Tom Brackett, the Program Officer for Church Planting and Redevelopment for the Episcopal Church, keeps writing terrific posts on his blog Church Planting Central. And they keep resonating with what we're trying to do at Confirm not Conform.
Here's a quote from something he posted yesterday:
For a long time we've known that conformity is the obsession of religious institutions. It is the impulse behind creedal confessions and our present rites of initiation, as well as our “Holy Orders process.” Institutions lose their power (or so they believe) when they give it away. They have less authority if they make it too easy to join the ranks of the elite – the clerics and insiders that manage ritual practice.
He goes on to talk about how the formation of theology is "indigenous, that is, locally formed and tested in relationship." That sounds like Confirm not Conform to me!
It's making me think that one of the things that we are doing with CnC is church planting from the inside. Here are these people who have come to our church--maybe not willingly, but here they are. What's the smart thing to do? Tell them, "If you don't believe the things we do and do it the way we've always done it, we don't want you here"? That's often the message we send, whether or not we intend to do so. "You're not old enough," "You need more training," or "You're not ready," are often actually code for "We won't let you do it until you can do it the right way, the way that we do it."
Instead, how can we show that we are not afraid that they won't do it right?

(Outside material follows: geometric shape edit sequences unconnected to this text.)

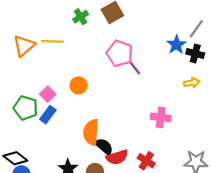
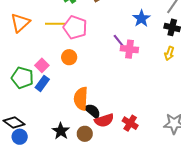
yellow line: (52, 41) -> (55, 24), moved
blue star: (176, 45) -> (141, 18), moved
pink pentagon: (120, 53) -> (75, 27), moved
yellow arrow: (192, 83) -> (169, 53), turned 120
pink cross: (161, 117) -> (129, 49), moved

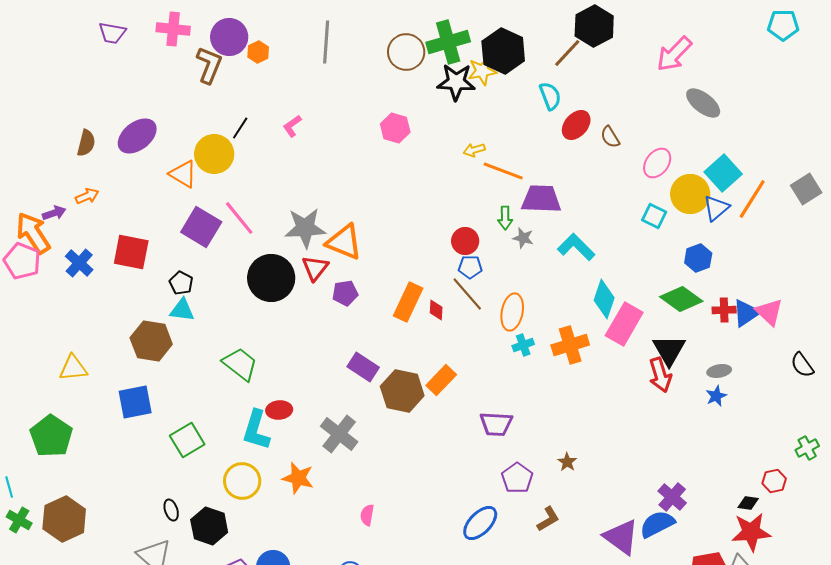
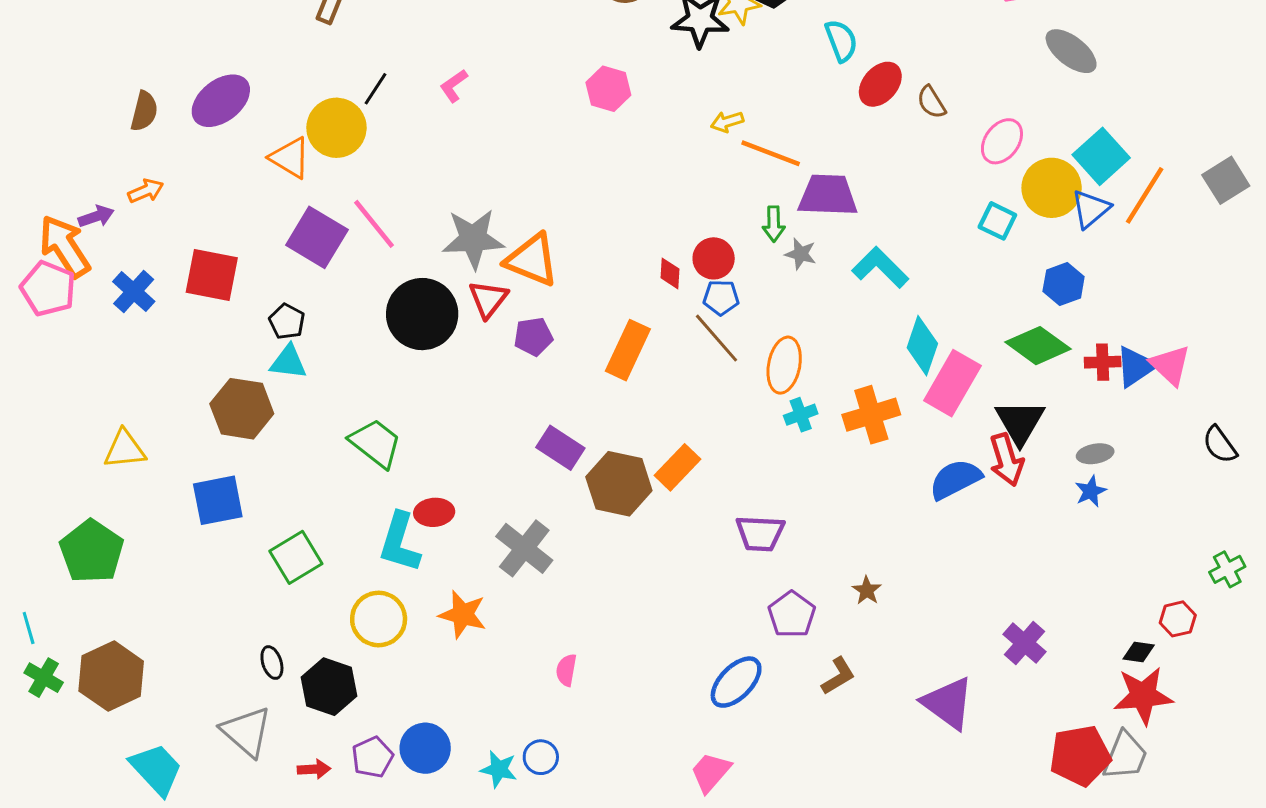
red diamond: (436, 310) -> (670, 273), moved
blue semicircle: (657, 524) -> (955, 479), moved

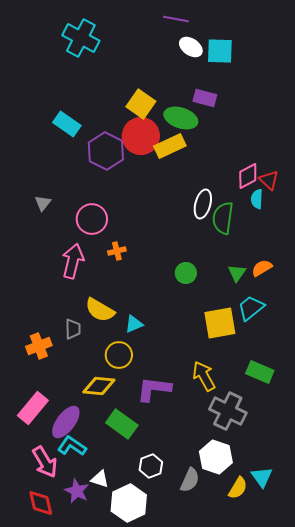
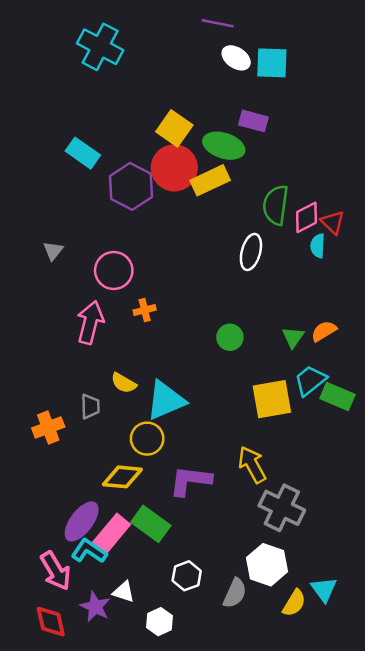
green semicircle: (223, 218) -> (276, 205), moved
yellow semicircle: (100, 310) -> (124, 383), size x0.7
cyan triangle: (134, 324) -> (166, 400), size x1.8
green rectangle: (260, 372) -> (337, 397), moved
pink rectangle: (33, 408) -> (111, 534), moved
white hexagon: (129, 503) -> (159, 622), size x0.6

That we trust that God works in people who can't vote or drive, who don't even have a high school diploma. Here are these people in our midst to whom we can say, "You are a part of this community; we value your opinions and your gifts. We trust that God speaks through you and we will do our best to honor that." If we could convey that in word and deed, imagine the church that will be planted. Come to think of it, imagine the church we could have right now.